WHAT THE EXERCISE ASKS
Where does the word "laundry" show up in the data? Please find each such line and copy it.

Object presence change data:
= = = = = = =

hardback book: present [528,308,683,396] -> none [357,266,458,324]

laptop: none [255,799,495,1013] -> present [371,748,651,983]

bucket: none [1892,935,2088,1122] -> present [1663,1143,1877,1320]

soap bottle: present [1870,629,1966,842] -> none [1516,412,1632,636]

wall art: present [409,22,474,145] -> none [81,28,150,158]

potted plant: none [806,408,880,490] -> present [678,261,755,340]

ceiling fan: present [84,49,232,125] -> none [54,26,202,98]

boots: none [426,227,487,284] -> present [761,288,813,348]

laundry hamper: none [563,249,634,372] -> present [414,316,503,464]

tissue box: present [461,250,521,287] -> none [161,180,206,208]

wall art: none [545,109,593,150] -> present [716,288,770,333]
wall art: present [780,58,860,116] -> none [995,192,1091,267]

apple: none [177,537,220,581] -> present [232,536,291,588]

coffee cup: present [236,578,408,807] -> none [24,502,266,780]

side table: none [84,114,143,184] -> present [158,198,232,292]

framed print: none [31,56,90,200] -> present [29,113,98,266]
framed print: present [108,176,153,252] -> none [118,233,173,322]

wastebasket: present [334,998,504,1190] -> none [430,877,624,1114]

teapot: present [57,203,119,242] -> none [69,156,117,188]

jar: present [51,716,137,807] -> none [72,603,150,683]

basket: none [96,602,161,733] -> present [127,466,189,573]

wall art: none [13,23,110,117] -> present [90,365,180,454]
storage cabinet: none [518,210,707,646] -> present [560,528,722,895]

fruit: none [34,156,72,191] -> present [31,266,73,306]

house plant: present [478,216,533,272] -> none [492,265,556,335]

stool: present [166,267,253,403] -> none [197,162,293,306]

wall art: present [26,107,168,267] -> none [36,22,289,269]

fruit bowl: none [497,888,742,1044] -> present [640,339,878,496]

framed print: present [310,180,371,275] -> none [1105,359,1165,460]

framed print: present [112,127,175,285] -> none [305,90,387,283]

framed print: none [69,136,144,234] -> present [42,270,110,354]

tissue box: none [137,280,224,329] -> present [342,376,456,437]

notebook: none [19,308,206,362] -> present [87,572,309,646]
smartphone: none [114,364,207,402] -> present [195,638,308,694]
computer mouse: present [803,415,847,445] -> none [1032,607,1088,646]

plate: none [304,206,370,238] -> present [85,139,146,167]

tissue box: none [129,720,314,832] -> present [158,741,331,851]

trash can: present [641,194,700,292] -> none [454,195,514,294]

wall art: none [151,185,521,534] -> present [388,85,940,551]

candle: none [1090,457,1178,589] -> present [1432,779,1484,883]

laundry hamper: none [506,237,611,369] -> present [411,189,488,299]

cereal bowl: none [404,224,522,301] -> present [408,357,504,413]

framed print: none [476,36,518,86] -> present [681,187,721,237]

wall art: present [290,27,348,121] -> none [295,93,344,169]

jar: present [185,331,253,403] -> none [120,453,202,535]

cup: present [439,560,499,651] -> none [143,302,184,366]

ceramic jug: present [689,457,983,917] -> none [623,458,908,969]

= = = = = = =

TASK OUTPUT
laundry hamper: none [563,249,634,372] -> present [414,316,503,464]
laundry hamper: none [506,237,611,369] -> present [411,189,488,299]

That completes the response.